Next reading assignment: Molly at My Three Pennies Worth writes Quiverfull Schmiverfull. Good stuff to continue our discussion. Summation quotation:
“There are some good reasons why limiting family size can be godly, and I have friends who have had to make that difficult decision due to life-threatening issues. They are the minority, though. For many, the decision to “have 1.7 children” is not birthed (pardon the pun) from prayer, but from a nonchalant acceptance of what our godless society says is Normal.”
So to review from Quiver Full Revisited, Part 1, my first point was:Our culture is becoming anti-child, and this attitude is bad for our society and wrong for Christians.
My second point is easy to state and understand, too. The anti-child attitude and the lack of prayer and careful thought about the issue of contraception among Christians is a problem—not the number of children a couple chooses to have or not to have.

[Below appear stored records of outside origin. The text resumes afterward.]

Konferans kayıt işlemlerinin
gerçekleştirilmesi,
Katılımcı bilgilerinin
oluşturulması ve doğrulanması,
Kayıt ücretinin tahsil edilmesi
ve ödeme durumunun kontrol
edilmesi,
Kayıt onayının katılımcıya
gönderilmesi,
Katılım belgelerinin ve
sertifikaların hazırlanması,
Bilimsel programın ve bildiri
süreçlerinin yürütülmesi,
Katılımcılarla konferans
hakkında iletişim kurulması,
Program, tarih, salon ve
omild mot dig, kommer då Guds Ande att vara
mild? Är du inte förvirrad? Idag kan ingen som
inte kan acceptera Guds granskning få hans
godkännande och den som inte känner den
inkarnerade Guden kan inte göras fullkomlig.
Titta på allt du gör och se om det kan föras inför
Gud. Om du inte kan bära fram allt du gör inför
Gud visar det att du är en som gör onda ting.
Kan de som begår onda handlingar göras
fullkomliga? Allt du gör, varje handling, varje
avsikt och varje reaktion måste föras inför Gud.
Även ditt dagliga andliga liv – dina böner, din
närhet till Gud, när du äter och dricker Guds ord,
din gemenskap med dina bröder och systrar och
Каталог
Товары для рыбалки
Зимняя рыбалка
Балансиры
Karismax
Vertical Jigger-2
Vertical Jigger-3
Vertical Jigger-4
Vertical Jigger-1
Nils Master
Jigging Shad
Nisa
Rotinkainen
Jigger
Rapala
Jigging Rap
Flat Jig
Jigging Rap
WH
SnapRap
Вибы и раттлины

I consider myself “quiverfull.” We have eight children, and we don’t use contraceptives (anymore). We came to this place slowly after several years of the same prayerlessness and lack of careful thought that I decry in the above statement. I’m glad to see Christian women (and men) thinking about the issue of contraception and asking what the One who is supposed to be Lord of our entire lives would have them do in this area of decision.

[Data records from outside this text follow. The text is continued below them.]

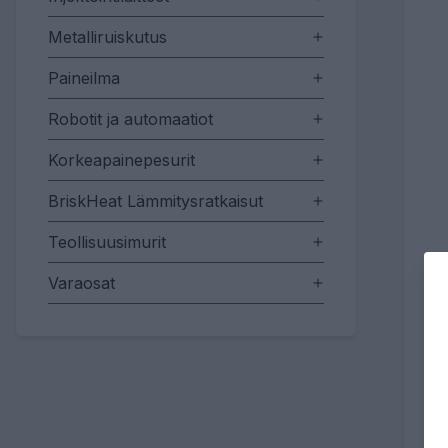
Metalliruiskutus
Paineilma
Robotit ja automaatiot
Korkeapainepesurit
BriskHeat Lämmitysratkaisut
Teollisuusimurit
Varaosat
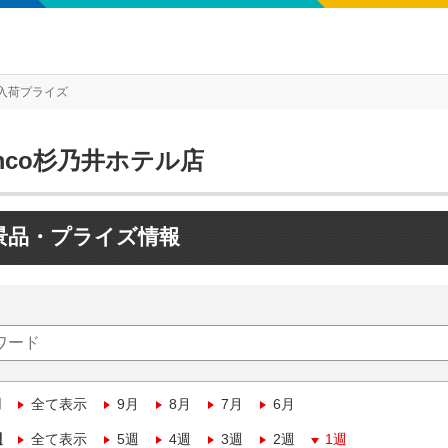
入荷プライズ
mco杉乃井ホテル店
景品・プライズ情報
月
全て表示
9月
8月
7月
6月
週
全て表示
5週
4週
3週
2週
1週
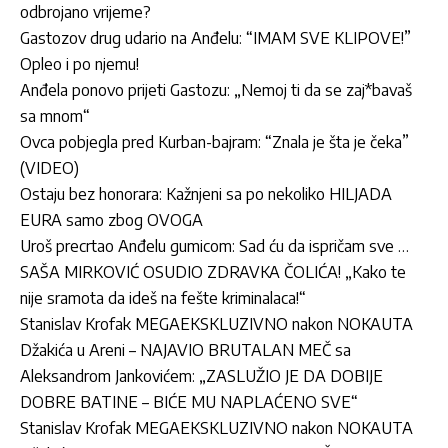
odbrojano vrijeme?
Gastozov drug udario na Anđelu: “IMAM SVE KLIPOVE!”
Opleo i po njemu!
Anđela ponovo prijeti Gastozu: „Nemoj ti da se zaj*bavaš
sa mnom“
Ovca pobjegla pred Kurban-bajram: “Znala je šta je čeka”
(VIDEO)
Ostaju bez honorara: Kažnjeni sa po nekoliko HILJADA
EURA samo zbog OVOGA
Uroš precrtao Anđelu gumicom: Sad ću da ispričam sve …
SAŠA MIRKOVIĆ OSUDIO ZDRAVKA ČOLIĆA! „Kako te
nije sramota da ideš na fešte kriminalaca!“
Stanislav Krofak MEGAEKSKLUZIVNO nakon NOKAUTA
Džakića u Areni – NAJAVIO BRUTALAN MEČ sa
Aleksandrom Jankovićem: „ZASLUŽIO JE DA DOBIJE
DOBRE BATINE – BIĆE MU NAPLAĆENO SVE“
Stanislav Krofak MEGAEKSKLUZIVNO nakon NOKAUTA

A few years ago a leader of women’s ministry in my (Baptist) church told me, laughingly, in front of the younger of her two children, that she and her husband should have only had one child. The second one was a mistake. They were really only able to handle one child, and after the second one was born, they got that “fixed” right away so that there wouldn’t be any more mistakes. I couldn’t believe she was telling me this, and I was literally speechless. I have since thought of many responses, both good and bad, but the main question I would like to ask that lady if I were able to do so is this: “Do you really believe God made a mistake in giving you a second child?”
For Christians, children are never mistakes; children are blessings.
I’m the fourth of four kids, and when I came along eight years after the first three, I gather I was a bit of a surprise. I can remember hearing my mother (I was very small) telling people that I was their “bonus”–they’d done so well with the first three that God decided they needed another. Needless to say, I didn’t have a clue what she was talking about until much later. But it’s of a piece with everything else about my childhood.
Forty years later, Jane and I have four kids, and we’re raising them in the house my parents bought because I came along and they needed more room.
I just read this post to Jane; when she hears mothers say things like the mother in your story did, she turns to the child and says “I’m so sorry your mother feels that way.”
I feel so bad for that kid who has to listen to their mother talk about them like that. I was 7th out of 8 kids and I always felt as if we were ‘too much’.
It’s a shame she talks like that. If we could have more kids we would – absolutely!! However I always tell my kids that our family is complete – not only because that’s the way I feel but also I don’t want them to feel as if they are ‘not enough’.